:: Supplied records
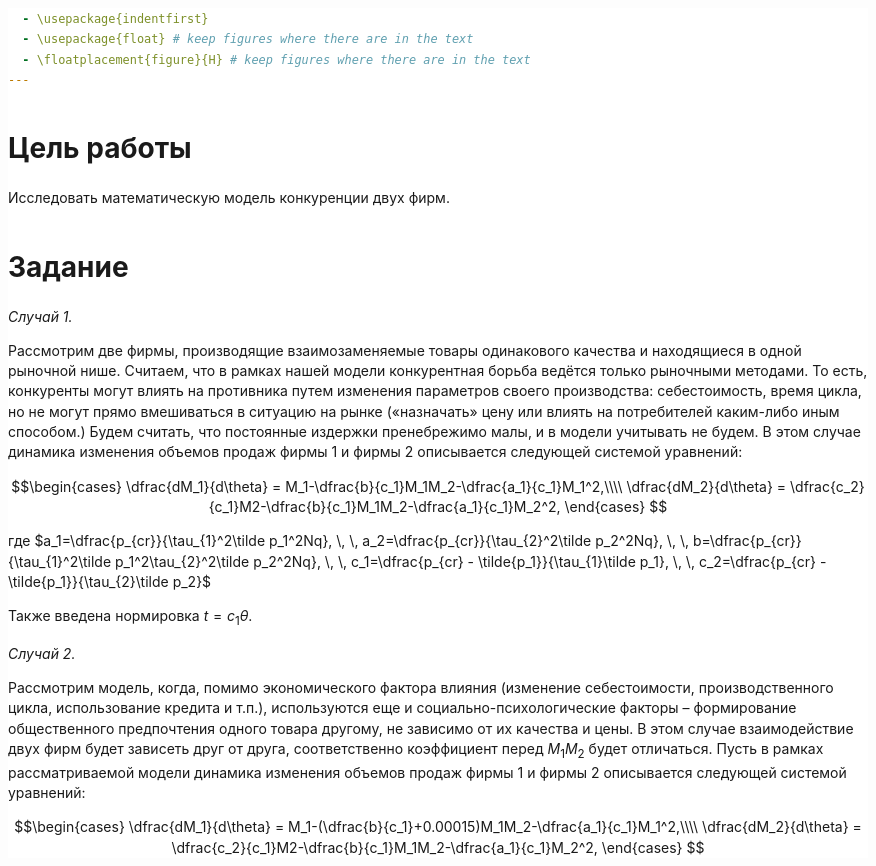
 ```yaml
  - \usepackage{indentfirst}
  - \usepackage{float} # keep figures where there are in the text
  - \floatplacement{figure}{H} # keep figures where there are in the text
---
```


# Цель работы

Исследовать математическую модель конкуренции двух фирм.

# Задание

*Случай 1.* 

Рассмотрим две фирмы, производящие взаимозаменяемые товары
одинакового качества и находящиеся в одной рыночной нише. Считаем, что в рамках
нашей модели конкурентная борьба ведётся только рыночными методами. То есть, конкуренты могут влиять на противника путем изменения параметров своего
производства: себестоимость, время цикла, но не могут прямо вмешиваться в
ситуацию на рынке («назначать» цену или влиять на потребителей каким-либо иным способом.) Будем считать, что постоянные издержки пренебрежимо малы, и в
модели учитывать не будем. В этом случае динамика изменения объемов продаж
фирмы 1 и фирмы 2 описывается следующей системой уравнений:

$$\begin{cases}                                 
  \dfrac{dM_1}{d\theta} = M_1-\dfrac{b}{c_1}M_1M_2-\dfrac{a_1}{c_1}M_1^2,\\\\
  \dfrac{dM_2}{d\theta} = \dfrac{c_2}{c_1}M2-\dfrac{b}{c_1}M_1M_2-\dfrac{a_1}{c_1}M_2^2,
\end{cases}
$$

где $a_1=\dfrac{p_{cr}}{\tau_{1}^2\tilde p_1^2Nq}, \, \, a_2=\dfrac{p_{cr}}{\tau_{2}^2\tilde p_2^2Nq}, \, \, b=\dfrac{p_{cr}}{\tau_{1}^2\tilde p_1^2\tau_{2}^2\tilde p_2^2Nq}, \, \, c_1=\dfrac{p_{cr} - \tilde{p_1}}{\tau_{1}\tilde p_1}, \, \, c_2=\dfrac{p_{cr} - \tilde{p_1}}{\tau_{2}\tilde p_2}$

Также введена нормировка $t=c_1\theta$.

*Случай 2.* 

Рассмотрим модель, когда, помимо экономического фактора
влияния (изменение себестоимости, производственного цикла, использование
кредита и т.п.), используются еще и социально-психологические факторы –
формирование общественного предпочтения одного товара другому, не зависимо от
их качества и цены. В этом случае взаимодействие двух фирм будет зависеть друг
от друга, соответственно коэффициент перед $M_1M_2$
будет отличаться. Пусть в
рамках рассматриваемой модели динамика изменения объемов продаж фирмы 1 и
фирмы 2 описывается следующей системой уравнений:

$$\begin{cases}                                 
  \dfrac{dM_1}{d\theta} = M_1-(\dfrac{b}{c_1}+0.00015)M_1M_2-\dfrac{a_1}{c_1}M_1^2,\\\\
  \dfrac{dM_2}{d\theta} = \dfrac{c_2}{c_1}M2-\dfrac{b}{c_1}M_1M_2-\dfrac{a_1}{c_1}M_2^2,
\end{cases}
$$
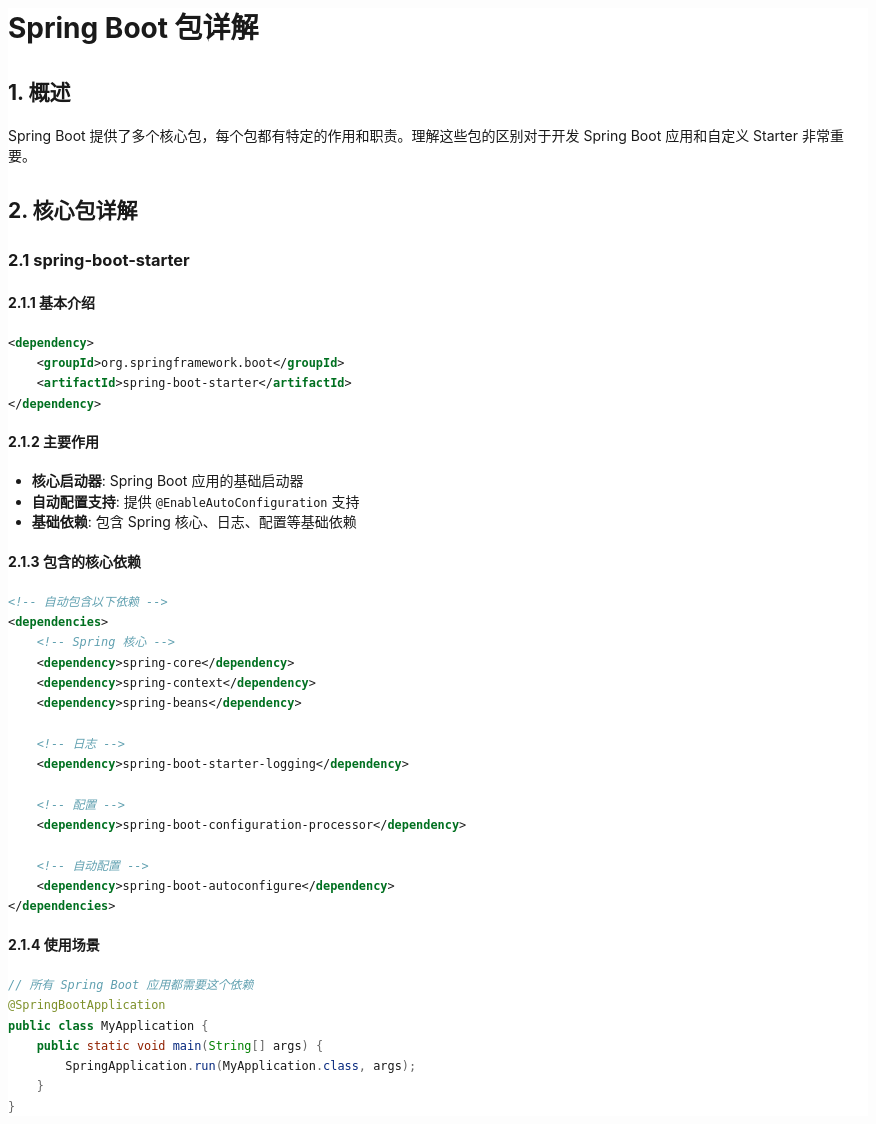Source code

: # Spring Boot 包详解

## 1. 概述

Spring Boot 提供了多个核心包，每个包都有特定的作用和职责。理解这些包的区别对于开发 Spring Boot 应用和自定义 Starter 非常重要。

## 2. 核心包详解

### 2.1 spring-boot-starter

#### 2.1.1 基本介绍
```xml
<dependency>
    <groupId>org.springframework.boot</groupId>
    <artifactId>spring-boot-starter</artifactId>
</dependency>
```

#### 2.1.2 主要作用
- **核心启动器**: Spring Boot 应用的基础启动器
- **自动配置支持**: 提供 `@EnableAutoConfiguration` 支持
- **基础依赖**: 包含 Spring 核心、日志、配置等基础依赖

#### 2.1.3 包含的核心依赖
```xml
<!-- 自动包含以下依赖 -->
<dependencies>
    <!-- Spring 核心 -->
    <dependency>spring-core</dependency>
    <dependency>spring-context</dependency>
    <dependency>spring-beans</dependency>
    
    <!-- 日志 -->
    <dependency>spring-boot-starter-logging</dependency>
    
    <!-- 配置 -->
    <dependency>spring-boot-configuration-processor</dependency>
    
    <!-- 自动配置 -->
    <dependency>spring-boot-autoconfigure</dependency>
</dependencies>
```

#### 2.1.4 使用场景
```java
// 所有 Spring Boot 应用都需要这个依赖
@SpringBootApplication
public class MyApplication {
    public static void main(String[] args) {
        SpringApplication.run(MyApplication.class, args);
    }
}
```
::::
Exercise description:
If a line in the listing has "there" in it, report that line.

Answer to this task:
  - \usepackage{float} # keep figures where there are in the text
  - \floatplacement{figure}{H} # keep figures where there are in the text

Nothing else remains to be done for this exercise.